Au cours de ces dernières années, les bailleurs de fonds ont financé la distribution à petite échelle de seringues gratuites dans environ la moitié des provinces du pays.

Le Vietnam compte jusqu’à 336 000 usagers de drogues injectables ; les UDI représentent 65 pour cent des personnes qui vivent avec le VIH dans le pays. Le taux de partage des seringues s’élevait jusqu’à atteindre 37 pour cent, selon les recherches réalisées par le gouvernement en 2009, mais de récentes informations rassemblées par le personnel des programmes de réduction des risques mis en place dans les 10 provinces comptant le plus d’usagers de drogues indiquent que le partage d’aiguilles est en nette diminution.

Cependant, près de 38 pour cent des nouveaux cas de VIH diagnostiqués étaient liés à la consommation de drogues injectables, selon le gouvernement.

À Hanoi et à Hô Chi Minh-Ville, les comportements et les préférences concernant les seringues variaient, selon une évaluation réalisée par le PSI en 2011. Dans le cadre de l’étude réalisée à Hanoï, il a été demandé aux usagers de drogues qui n’avaient pas accès aux LDSS avant la mise en place du projet pilote de tester et de donner leur avis sur une LDSS fabriquée par la société allemande Braun, qui produit des seringues baptisées Omnican.

« Je l’apprécie parce qu’elle est petite », a dit une usagère de drogues interrogée dans le cadre de l’étude. « Je peux la mettre n’importe où, par exemple dans mon porte-feuille, donc je me sens en sécurité lorsque je l’ai sur moi ».

D’autres participants à l’étude ont indiqué qu’ils l’appréciaient, car l’aiguille pouvait être détachée de la seringue lorsque celle-ci était bloquée, ce qui permettait d’éviter toute perte de drogue. L’aiguille de grande qualité a également été préférée, car elle était bien pointue et ne laissait pas de cicatrices. En revanche, les usagers qui préfèrent se piquer dans la veine fémorale, au niveau de l’aine, trouvaient que l’aiguille plus courte n’était pas suffisamment longue. Certains usagers ont indiqué que la seringue de 1ml était trop petite pour mélanger des drogues.

« Si on ne la secoue pas, la drogue ne peut pas se dissoudre.
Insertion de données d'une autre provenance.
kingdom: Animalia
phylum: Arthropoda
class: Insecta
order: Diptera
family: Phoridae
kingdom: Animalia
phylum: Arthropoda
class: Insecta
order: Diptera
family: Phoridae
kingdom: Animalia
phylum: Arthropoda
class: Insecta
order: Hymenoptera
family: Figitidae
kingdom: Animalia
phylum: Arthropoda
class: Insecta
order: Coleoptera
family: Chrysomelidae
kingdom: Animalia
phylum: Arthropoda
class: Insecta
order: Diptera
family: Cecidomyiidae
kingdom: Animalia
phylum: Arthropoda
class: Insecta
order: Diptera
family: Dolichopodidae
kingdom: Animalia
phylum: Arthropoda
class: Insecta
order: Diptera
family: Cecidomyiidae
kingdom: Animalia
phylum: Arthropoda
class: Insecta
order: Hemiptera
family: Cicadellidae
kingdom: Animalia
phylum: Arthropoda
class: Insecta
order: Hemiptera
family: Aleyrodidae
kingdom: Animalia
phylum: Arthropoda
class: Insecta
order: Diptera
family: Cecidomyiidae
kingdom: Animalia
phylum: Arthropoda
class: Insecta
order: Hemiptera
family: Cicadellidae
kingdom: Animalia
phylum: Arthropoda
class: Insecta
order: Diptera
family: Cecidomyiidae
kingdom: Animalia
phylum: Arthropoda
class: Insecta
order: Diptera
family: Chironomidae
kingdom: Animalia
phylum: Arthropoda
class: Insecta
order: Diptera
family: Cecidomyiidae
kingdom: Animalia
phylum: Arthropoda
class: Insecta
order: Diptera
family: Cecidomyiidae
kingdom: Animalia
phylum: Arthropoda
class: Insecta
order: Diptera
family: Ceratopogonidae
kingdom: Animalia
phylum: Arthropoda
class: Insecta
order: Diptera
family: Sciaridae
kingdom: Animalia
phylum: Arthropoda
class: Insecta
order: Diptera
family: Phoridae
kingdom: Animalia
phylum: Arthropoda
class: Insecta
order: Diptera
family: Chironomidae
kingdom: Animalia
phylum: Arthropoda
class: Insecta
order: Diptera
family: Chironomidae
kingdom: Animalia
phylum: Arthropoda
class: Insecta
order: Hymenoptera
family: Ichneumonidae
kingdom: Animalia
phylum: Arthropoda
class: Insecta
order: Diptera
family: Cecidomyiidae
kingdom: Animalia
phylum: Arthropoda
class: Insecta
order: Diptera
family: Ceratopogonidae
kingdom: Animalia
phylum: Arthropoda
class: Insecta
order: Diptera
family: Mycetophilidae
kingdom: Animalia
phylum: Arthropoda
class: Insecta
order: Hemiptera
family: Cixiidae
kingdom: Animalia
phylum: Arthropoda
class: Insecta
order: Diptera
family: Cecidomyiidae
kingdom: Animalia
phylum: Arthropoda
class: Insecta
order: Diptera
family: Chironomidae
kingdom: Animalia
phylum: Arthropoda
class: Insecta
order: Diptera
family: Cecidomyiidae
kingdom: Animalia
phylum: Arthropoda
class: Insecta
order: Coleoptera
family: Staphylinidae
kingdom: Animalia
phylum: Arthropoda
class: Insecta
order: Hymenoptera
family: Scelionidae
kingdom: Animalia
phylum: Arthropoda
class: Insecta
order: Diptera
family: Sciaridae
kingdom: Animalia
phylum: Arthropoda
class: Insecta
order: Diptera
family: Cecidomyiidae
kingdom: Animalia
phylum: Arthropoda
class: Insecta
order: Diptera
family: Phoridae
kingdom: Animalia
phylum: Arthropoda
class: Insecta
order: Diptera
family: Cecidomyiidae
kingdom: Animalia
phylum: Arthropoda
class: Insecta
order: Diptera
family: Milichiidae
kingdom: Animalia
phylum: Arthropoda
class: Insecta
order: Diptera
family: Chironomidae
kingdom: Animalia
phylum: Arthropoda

La qualité de la drogue est donc différente, avant elle se dissolvait tout de suite, mais je dois secouer pendant un long moment, car il faut de la place pour qu’elle se dissolve entièrement », a dit un usager de drogue.

Il ne s’agit pas seulement d’un problème de demande, mais aussi d’offre, a dit M. Gray de PSI. Les fabricants sont installés aux quatre coins du monde et l’amélioration de la chaîne de distribution constituera une tache « colossale », a-t-il dit. La seringue la plus communément vendue au Vietnam est une seringue standard de 3 ml utilisée dans les centres de soins de santé, qui peut être fabriquée dans le pays.

« Les critiques disent que l’on ne pourra pas convaincre tout le monde de choisir les LDSS. Je nie que cela soit une raison pour ne pas travailler sur la question », a-t-il dit. « Si l’on peut convaincre 10 pour cent des usagers de drogue de choisir des LDSS, par exemple, cela vaudra quand même la peine de le faire, car si les études réalisées en laboratoire sont justes, nous pourrions réduire la transmission du VIH et d’autres virus à diffusion hématogène de manière importante – même si ne fournirions pas une solution à chaque usager de drogue dans le monde ».

Selon les estimations, 15,9 millions de personnes s’injectent des drogues dans le monde, et jusqu’à trois millions d’entre elles sont infectées par le VIH.